Preview – Star Birds [Early Access] PC

I’m a serious dweeb for edutainment content on Youtube. I’m never without a dozen tabs open for later watching/listening as I’m coding away, or cooking dinner. Popular classics like Numberphile, VSauce, CGP Grey, and tons more from channels of all sizes (covering every topic imaginable), are always streaming though a device nearby, and Kurzgesagt is one that jumps right to the top of that playlist when a new video drops. And it’s been that way for over a decade. I even got one of the original ‘year 12,000’ calendars from when they first started creating them (2016/7, I believe it was). In much fewer words – I’m a big fan. Naturally I had this game wishlisted as soon as it popped up on Steam without even knowing what it would be, but I would have never guessed it was exactly what I had been searching for.

That’s no exaggeration, either. And I can prove it! It was November-ish of last year I started digging back into Factorio, Astroneer, Planet Crafter, and a couple of other resource management and automation building gems looking for something I could really sink my teeth into and relax with. I even started prioritising demos in the genre, such as Blossom: The Seed of Life. But nothing quite hit the note I was craving. Too much exploration required in games I’d already played, and other titles had me distracted with fighting off hordes of enemies instead of focusing on my EFFICIENCY. I just wanted to be left alone in my own corner of the universe to architect pipelines and organise my throughput into exquisite little self-contained systems.

Star Birds provides exactly that.

Wrapped in a joyful cartoony design that sings life into each bouncy animation, and told through a mysterious and comedic narrative perfectly indicative of the videos we’ve learned so much random trivia from, this captivating and easy-going campaign is brought to us by none other than the Dorfromantik team. Man, do they know how to make games that pair just right with a cup of tea and a cozy chair. Being left alone to reach a win condition (the hierarchical gathering and synthesising of specific resources) however you prefer to tackle it – no time limits, no railroading, no creatures to come kick over your sandcastle – is a rare gift.

I mean, there are extra sub-goals you can go for, such as dispatching specific groups of materials to build out your ship’s amenities for a higher rating; or refraining from using too many of certain apparati. But all entirely optional and more often than not simply require spending much more time than you’d need to simply complete the stage refining your networks or shuffling around machinery and logistics to maximise for balanced outputs.

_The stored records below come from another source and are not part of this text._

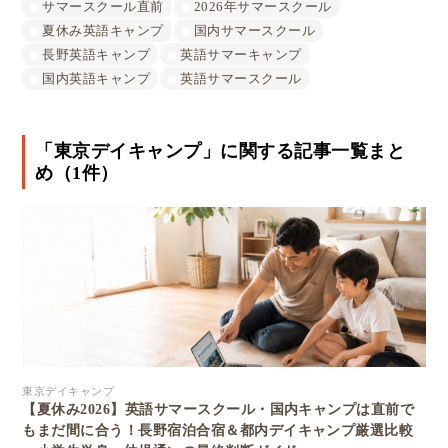
サマースクール直前
2026年サマースクール
夏休み英語キャンプ
国内サマースクール
長野英語キャンプ
英語サマーキャンプ
国内英語キャンプ
英語サマースクール
「東京デイキャンプ」に関する記事一覧まと
め（1件）
東京デイキャンプ
【夏休み2026】英語サマースクール・国内キャンプは直前で
もまだ間に合う！長野宿泊合宿＆都内デイキャンプ厳選比較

Though, I must admit, after the completionist in me forced me to push for 100% on all of the earlier solar-systems (stages), it could get a little tedious to be performing the exact same strategy over and over. Firstly, spend some credits discovering which celestial bodies contain the foundational elements you need to get going. Secondly, set up some basic extraction and exportation to a more centralised location for processing. And finally, get a nice regulated stream of generic resources that can be used to satisfy repeatable goals for a steady income you’ll be using to construct what you need to meet your actual goal. The procedural generation of the locations, then, seems superfluous when you’re frequently tackling them the exact same way.

Where Star Birds really shines is when you’re starting out and constantly unlocking tools for producing new materials and discovering new obstacles to overcome, but even more so when your goal isn’t so straight forward. I believe it was only one of the spin-off side missions, but having to puzzle my way around a single, claustrophobic, and resource-scarce asteroid forced me to have to consider and reconsider my channels matrix in order to fit in appliances I needed whilst continuing to harvest at a decent pace. And when they threw in the stepped layers of ground you had to work up via a meagre few ramps, it turned my neatly organised map into a spider-web lattice of criss-crossing cables that I had to frequently revise and squeeze through any gap I could muster. I’d call it a standout like a diamond in the rough, but it was more like a masterfully cut red emerald in a field of shallow diamonds – It’s all great, but every now and then it knocks it right out of the stratosphere.

All I can hope for from the full release is more of that: hand-crafted and unique challenges over randomised layouts. The core is already a solid tellurian surface with plenty of room to dream up new ideas on. As long as they figure out how to get those loopy tubes to behave when being dragged around, that is!